SPX Daily Chart Downward-Sloping Channel H&S Gap Lower Band Violation

The overbot conditions, red rising wedge and negative divergence created the market top and subsequent spank down. The blue channel is in play with price exhibiting lower lows and lower highs indicating a bearish trend. The red lines for the indicators are weak and bleak so lower lows in price are desired moving forward even if a bounce occurs. Price violates the lower standard deviation band so a move back to the middle band, the 20-day MA at 1795.04, is in play. However, note the tight band squeeze over the last few days that is squeezing out a downside move. Tomorrow is a critical day since price would have to break down immediately to follow the August fractal (purple box). The RUT has not violated its lower band as yet.
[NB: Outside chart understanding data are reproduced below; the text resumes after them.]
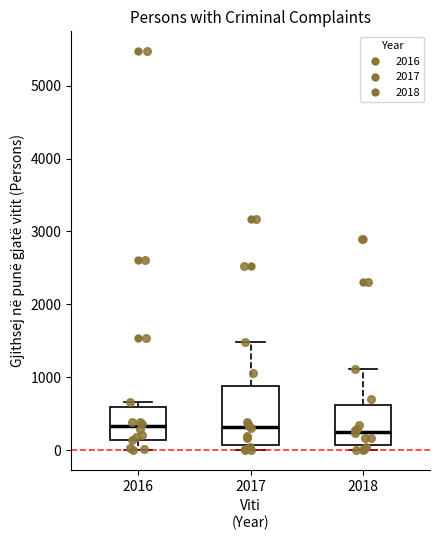

Reading left to right, read every box against the y-axis: the position of its median line, the range the box covers, and the ends of its whiskers. The values are not printed on the chart, so give them approximately, as read against the axis.

2016: median 300, box 100 to 600, whiskers 0 to 700
2017: median 300, box 100 to 900, whiskers 0 to 1500
2018: median 300, box 100 to 600, whiskers 0 to 1100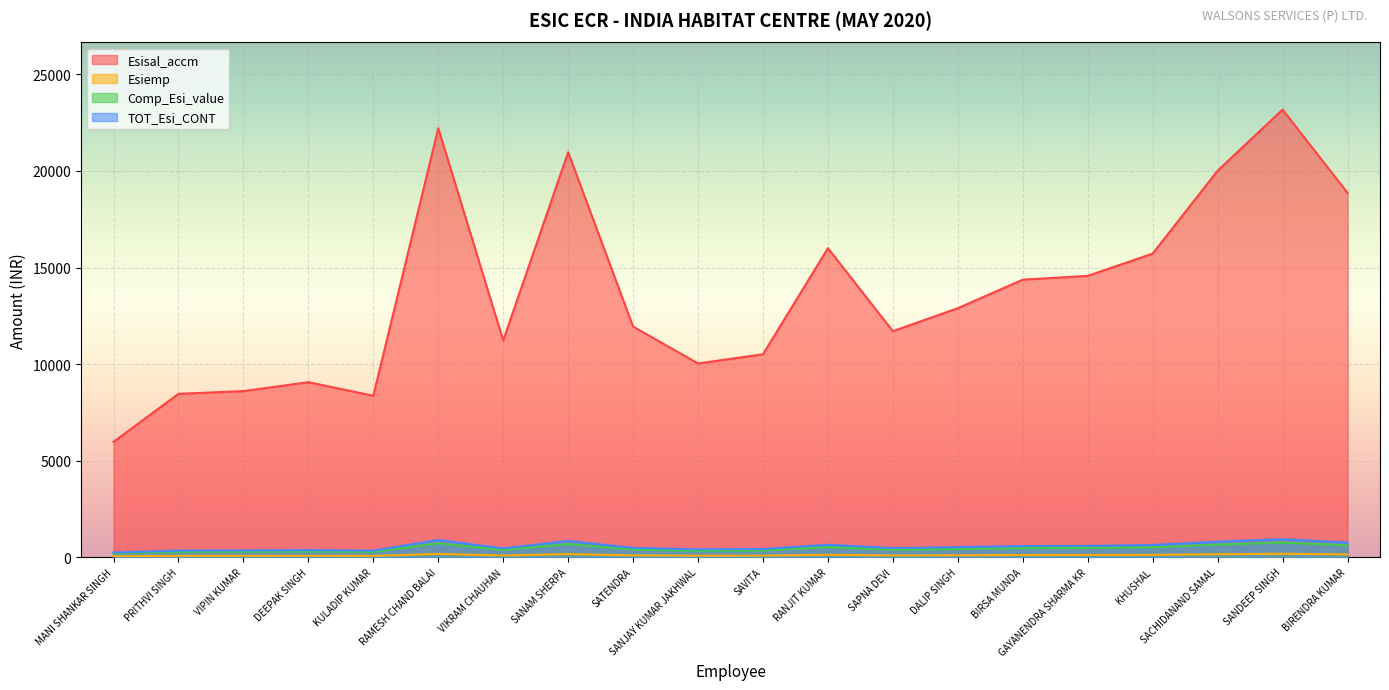

At SACHIDANAND SAMAL, list the series in order from smallest to largest.

Esiemp, Comp_Esi_value, TOT_Esi_CONT, Esisal_accm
The brown H&S targets 1750-ish. The light blue lines show the gap at 1733-1735 and important support due to the September high--back when the Fed played baby games preparing the markets for the start of tapering QE and then pulling the rug out under traders with Chairman Bernanke coyly responding in the Q&A session that he never said he was going to taper. The Fed lost a lot of credibility that day and this may turn out to be a key historic market event looking back a few years from now. Thus, considering all the baby games, price should seek and test the 1722-1745 area simply out of respect moving forward. This support level also encompasses the huge sell candlestick from September so a volume comparison can be made once price moves lower. The SPX has not tested the 200-day MA, now at 1664.28 and rising, in over one-year's time, which is very unusual. Price will need to move lower moving forward to create a test. Considering the current upward slope of the 200-day MA (green line), the expectation would be a move to the 1680-1745 area over the coming 1 to 8 weeks time.

Monday is an important day. If the bulls bounce equities, watch the 1781-1783 resistance level, and if that gives way, price will run up for a back kiss of the 20-day MA at 1593-1596, where price will bounce, or die. The expectation would be failure again and the downside to resume. If the bears come to play tomorrow to begin the week, and push under the strong 1772 support, a test of the 50-day MA at 1761.74 and rising would occur. Overall, moving forward for the days and weeks ahead, lower prices are expected. The bear case is fine as long as the SPX stays under the 20-day MA. Bulls will mount an upside charge if they can punch through 1781-1783 R. This information is for educational and entertainment purposes only.  Do not invest based on anything you read or view here.  Consult your financial advisor before making any investment decision.